Data for this exercise START
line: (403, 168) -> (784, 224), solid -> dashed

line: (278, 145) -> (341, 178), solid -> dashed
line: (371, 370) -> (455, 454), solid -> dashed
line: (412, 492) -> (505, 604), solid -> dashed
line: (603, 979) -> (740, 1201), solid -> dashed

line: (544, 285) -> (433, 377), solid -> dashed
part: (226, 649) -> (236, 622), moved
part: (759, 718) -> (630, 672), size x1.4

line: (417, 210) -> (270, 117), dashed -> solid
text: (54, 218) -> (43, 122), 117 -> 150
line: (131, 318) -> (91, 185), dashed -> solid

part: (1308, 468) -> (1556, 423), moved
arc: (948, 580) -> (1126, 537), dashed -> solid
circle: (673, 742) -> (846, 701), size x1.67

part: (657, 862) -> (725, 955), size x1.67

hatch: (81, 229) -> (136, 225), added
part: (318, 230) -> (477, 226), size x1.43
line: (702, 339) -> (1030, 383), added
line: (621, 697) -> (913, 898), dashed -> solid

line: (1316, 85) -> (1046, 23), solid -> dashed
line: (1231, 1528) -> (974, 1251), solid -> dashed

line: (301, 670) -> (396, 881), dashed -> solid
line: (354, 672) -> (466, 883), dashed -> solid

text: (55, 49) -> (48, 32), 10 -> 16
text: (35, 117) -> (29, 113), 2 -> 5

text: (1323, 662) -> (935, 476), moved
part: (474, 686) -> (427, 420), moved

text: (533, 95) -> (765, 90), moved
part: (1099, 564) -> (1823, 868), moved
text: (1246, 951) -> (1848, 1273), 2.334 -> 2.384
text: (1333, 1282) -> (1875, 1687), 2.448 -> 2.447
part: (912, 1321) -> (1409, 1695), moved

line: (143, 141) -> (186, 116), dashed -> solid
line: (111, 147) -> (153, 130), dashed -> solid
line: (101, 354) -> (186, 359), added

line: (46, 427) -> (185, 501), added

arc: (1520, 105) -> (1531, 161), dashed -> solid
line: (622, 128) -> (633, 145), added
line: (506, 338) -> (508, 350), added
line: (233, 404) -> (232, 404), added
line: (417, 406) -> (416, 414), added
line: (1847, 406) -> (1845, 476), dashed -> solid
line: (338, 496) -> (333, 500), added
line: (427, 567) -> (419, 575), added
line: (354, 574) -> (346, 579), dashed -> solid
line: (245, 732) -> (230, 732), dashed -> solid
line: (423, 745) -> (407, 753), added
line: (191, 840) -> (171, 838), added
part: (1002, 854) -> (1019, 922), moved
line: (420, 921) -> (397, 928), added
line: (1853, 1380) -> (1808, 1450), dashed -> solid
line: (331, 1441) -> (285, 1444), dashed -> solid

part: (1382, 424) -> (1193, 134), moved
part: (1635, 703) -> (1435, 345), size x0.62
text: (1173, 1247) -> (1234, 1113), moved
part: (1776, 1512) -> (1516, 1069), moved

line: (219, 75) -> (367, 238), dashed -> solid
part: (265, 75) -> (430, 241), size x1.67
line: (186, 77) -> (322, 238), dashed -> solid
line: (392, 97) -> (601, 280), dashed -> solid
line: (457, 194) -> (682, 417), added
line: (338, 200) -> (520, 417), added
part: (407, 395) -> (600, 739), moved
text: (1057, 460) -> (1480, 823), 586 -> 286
Data for this exercise END
Every entry must be output again exactly as it was given.

Output below
line: (403, 168) -> (784, 224), solid -> dashed

line: (278, 145) -> (341, 178), solid -> dashed
line: (371, 370) -> (455, 454), solid -> dashed
line: (412, 492) -> (505, 604), solid -> dashed
line: (603, 979) -> (740, 1201), solid -> dashed

line: (544, 285) -> (433, 377), solid -> dashed
part: (226, 649) -> (236, 622), moved
part: (759, 718) -> (630, 672), size x1.4

line: (417, 210) -> (270, 117), dashed -> solid
text: (54, 218) -> (43, 122), 117 -> 150
line: (131, 318) -> (91, 185), dashed -> solid

part: (1308, 468) -> (1556, 423), moved
arc: (948, 580) -> (1126, 537), dashed -> solid
circle: (673, 742) -> (846, 701), size x1.67

part: (657, 862) -> (725, 955), size x1.67

hatch: (81, 229) -> (136, 225), added
part: (318, 230) -> (477, 226), size x1.43
line: (702, 339) -> (1030, 383), added
line: (621, 697) -> (913, 898), dashed -> solid

line: (1316, 85) -> (1046, 23), solid -> dashed
line: (1231, 1528) -> (974, 1251), solid -> dashed

line: (301, 670) -> (396, 881), dashed -> solid
line: (354, 672) -> (466, 883), dashed -> solid

text: (55, 49) -> (48, 32), 10 -> 16
text: (35, 117) -> (29, 113), 2 -> 5

text: (1323, 662) -> (935, 476), moved
part: (474, 686) -> (427, 420), moved

text: (533, 95) -> (765, 90), moved
part: (1099, 564) -> (1823, 868), moved
text: (1246, 951) -> (1848, 1273), 2.334 -> 2.384
text: (1333, 1282) -> (1875, 1687), 2.448 -> 2.447
part: (912, 1321) -> (1409, 1695), moved

line: (143, 141) -> (186, 116), dashed -> solid
line: (111, 147) -> (153, 130), dashed -> solid
line: (101, 354) -> (186, 359), added

line: (46, 427) -> (185, 501), added

arc: (1520, 105) -> (1531, 161), dashed -> solid
line: (622, 128) -> (633, 145), added
line: (506, 338) -> (508, 350), added
line: (233, 404) -> (232, 404), added
line: (417, 406) -> (416, 414), added
line: (1847, 406) -> (1845, 476), dashed -> solid
line: (338, 496) -> (333, 500), added
line: (427, 567) -> (419, 575), added
line: (354, 574) -> (346, 579), dashed -> solid
line: (245, 732) -> (230, 732), dashed -> solid
line: (423, 745) -> (407, 753), added
line: (191, 840) -> (171, 838), added
part: (1002, 854) -> (1019, 922), moved
line: (420, 921) -> (397, 928), added
line: (1853, 1380) -> (1808, 1450), dashed -> solid
line: (331, 1441) -> (285, 1444), dashed -> solid

part: (1382, 424) -> (1193, 134), moved
part: (1635, 703) -> (1435, 345), size x0.62
text: (1173, 1247) -> (1234, 1113), moved
part: (1776, 1512) -> (1516, 1069), moved

line: (219, 75) -> (367, 238), dashed -> solid
part: (265, 75) -> (430, 241), size x1.67
line: (186, 77) -> (322, 238), dashed -> solid
line: (392, 97) -> (601, 280), dashed -> solid
line: (457, 194) -> (682, 417), added
line: (338, 200) -> (520, 417), added
part: (407, 395) -> (600, 739), moved
text: (1057, 460) -> (1480, 823), 586 -> 286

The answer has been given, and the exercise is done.